His next projects were the film version of the 1960's TV series “The Saint” fussily putting on wigs, accents and glasses and “The Island of Dr. Moreau” with Marlon Brando, which became one of the decade’s most infamously cursed productions. David Gregory’s 2014 documentary “Lost Soul: The Doomed Journey of Richard Stanley’s Island of Dr. Moreau,” described a cursed set that included a hurricane, Kilmer bullying director Richard Stanley, the firing of Stanley via fax (who sneaked back on set as an extra with a mask on) and extensive rewrites by Kilmer and Brando. The older actor told the younger at one point: “‘It’s a job now, Val. A lark. We’ll get through it.’ I was as sad as I’ve ever been on a set,” Kilmer wrote in his memoir.
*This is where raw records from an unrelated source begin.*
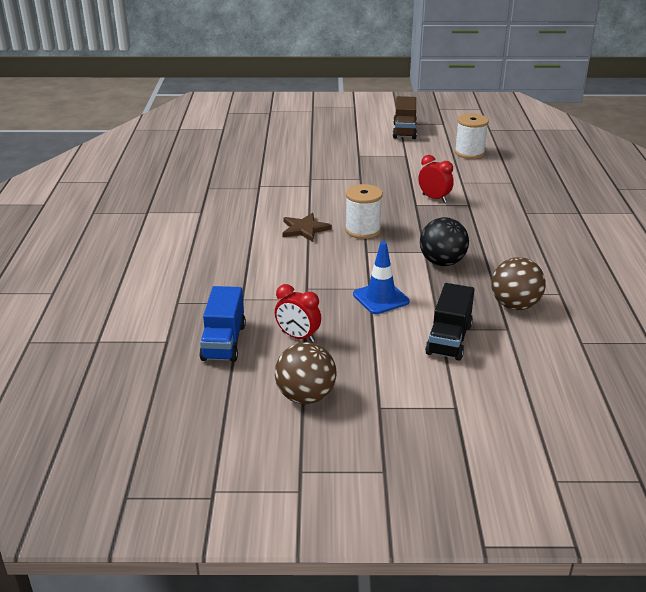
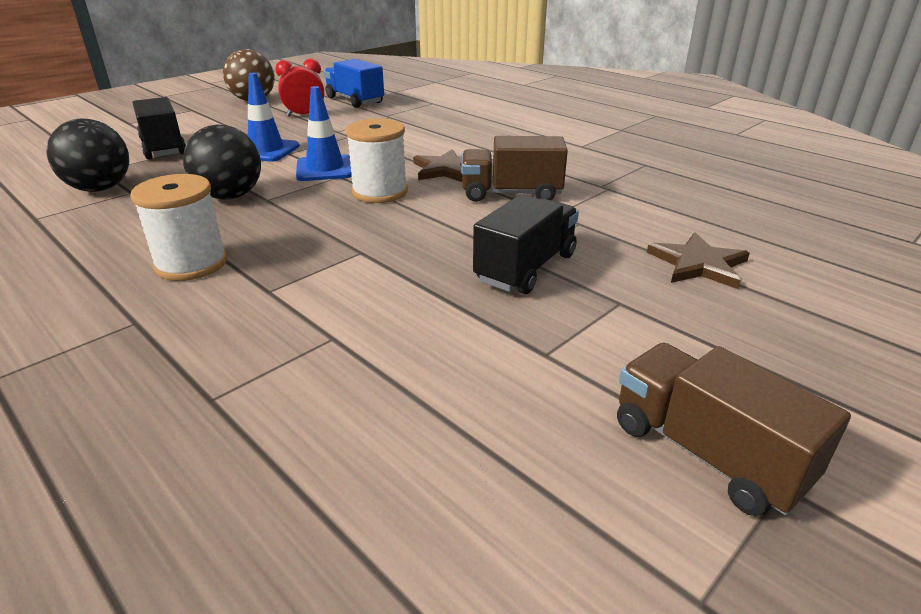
camera: 135 degrees right, 0 degrees up
(305, 202) = (511, 194): none -> brown truck
(308, 152) = (698, 264): none -> brown star
(366, 174) = (526, 268): none -> black truck
(366, 261) = (325, 169): none -> blue traffic cone
(434, 198) = (344, 275): red clock -> none
(469, 153) = (421, 461): white spool -> white spool (191, 264)
(514, 305) = (100, 189): brown ball -> black ball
In 1996, Entertainment Weekly ran a cover story about Kilmer titled ″The Man Hollywood Loves to Hate.″ The directors Schumacher and John Frankenheimer, who finished “The Island of Dr. Moreau,” said he was difficult. Frankenheimer said there were two things he would never do: ″Climb Mount Everest and work with Val Kilmer again.″ Other artists came to his defense, like D. J. Caruso, who directed Kilmer in ″The Salton Sea″ and said the actor simply liked to talk out scenes and enjoyed having a director’s attention. ″Val needs to immerse himself in a character. I think what happened with directors like Frankenheimer and Schumacher is that Val would ask a lot of questions, and a guy like Schumacher would say, ‘You’re Batman! Just go do it,’″ Caruso told The New York Times in 2002.
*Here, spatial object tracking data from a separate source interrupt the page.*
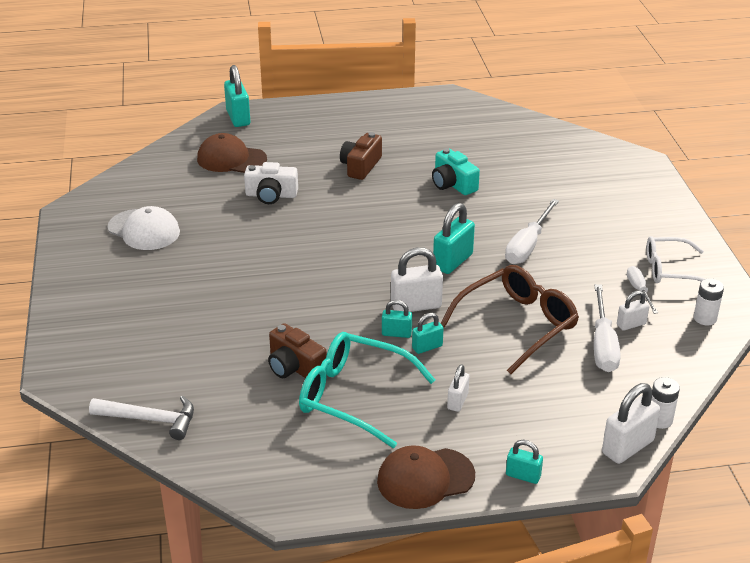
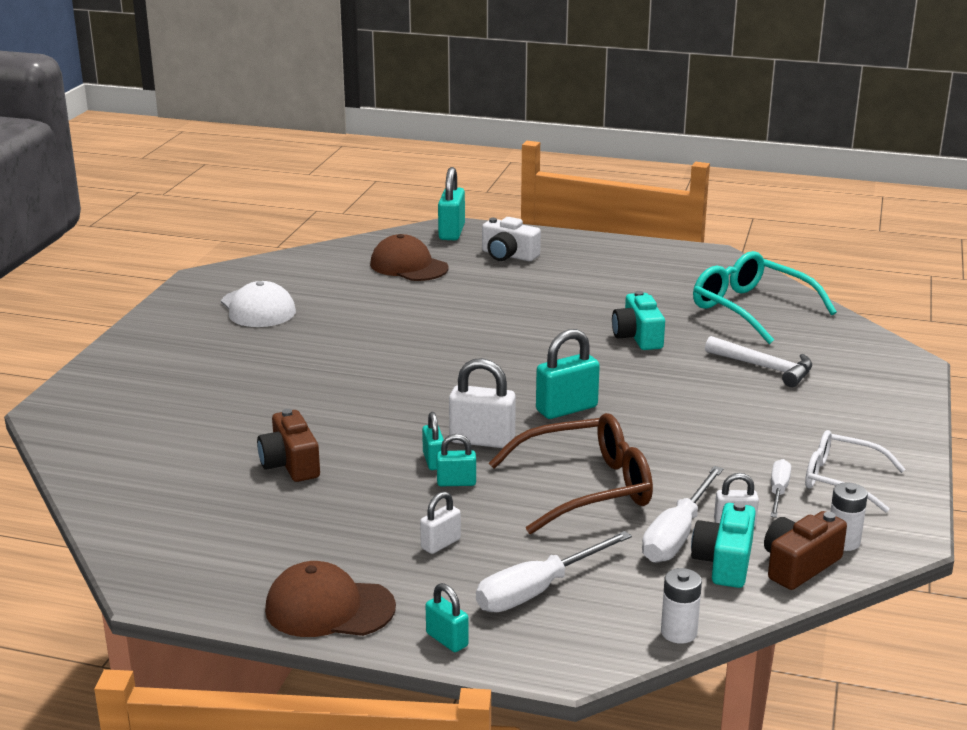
camera: 25 degrees right, 10 degrees down
(150, 419) = (97, 472): white hammer -> white hammer (765, 368)
(271, 195) = (419, 305): white camera -> white camera (508, 255)
(353, 396) = (327, 507): turquoise glasses -> turquoise glasses (750, 309)
(360, 166) = (545, 299): brown camera -> brown camera (799, 565)
(396, 333) = (434, 461): turquoise padlock -> turquoise padlock turned 45 degrees clockwise
(527, 245) = (674, 414): white screwdriver -> white screwdriver (537, 590)
(627, 447) = (608, 649): white padlock -> none
(647, 357) = (724, 562): none -> turquoise camera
After “The Island of Dr. Moreau,” the movies were smaller, like David Mamet human-trafficking thriller “Spartan"; ″Joe the King″ in 1999, in which he played a paunchy, abusive alcoholic; and playing the doomed ’70's porn star John Holmes in 2003’s “Wonderland.” He also threw himself into his one-man stage show “Citizen Twain,” in which he played Mark Twain. “I enjoy the depth and soul the piece has that Twain had for his fellow man and America,” he told Variety in 2018. “And the comedy that’s always so close to the surface, and how valuable his genius is for us today.” Kilmer spent his formative years in the Chatsworth neighborhood of Los Angeles. He attended Chatsworth High School alongside future Oscar winner Kevin Spacey and future Emmy winner Mare Winningham. At 17, he was the youngest drama student ever admitted at the Juilliard School in 1981. Shortly after he left for Juilliard, his younger brother, 15-year-old Wesley, suffered an epileptic seizure in the family’s Jacuzzi and died on the way to the hospital. Wesley was an aspiring filmmaker when he died.

″I miss him and miss his things. I have his art up. I like to think about what he would have created. I’m still inspired by him,″ Kilmer told the Times. While still at Juilliard, Kilmer co-wrote and appeared in the play “How It All Began” and later turned down a role in Francis Ford Coppola’s “The Outsiders” for the Broadway play, “Slab Boys,” alongside Kevin Bacon and Sean Penn. Kilmer published two books of poetry (including “My Edens After Burns”) and was nominated for a Grammy in 2012 for spoken word album for “The Mark of Zorro.” He was also a visual artist and a lifelong Christian Scientist. He dated Cher, married and divorced actor Joanne Whalley. He is survived by their two children, Mercedes and Jack. “I have no regrets,” Kilmer told the AP in 2021. “I’ve witness and experienced miracles.”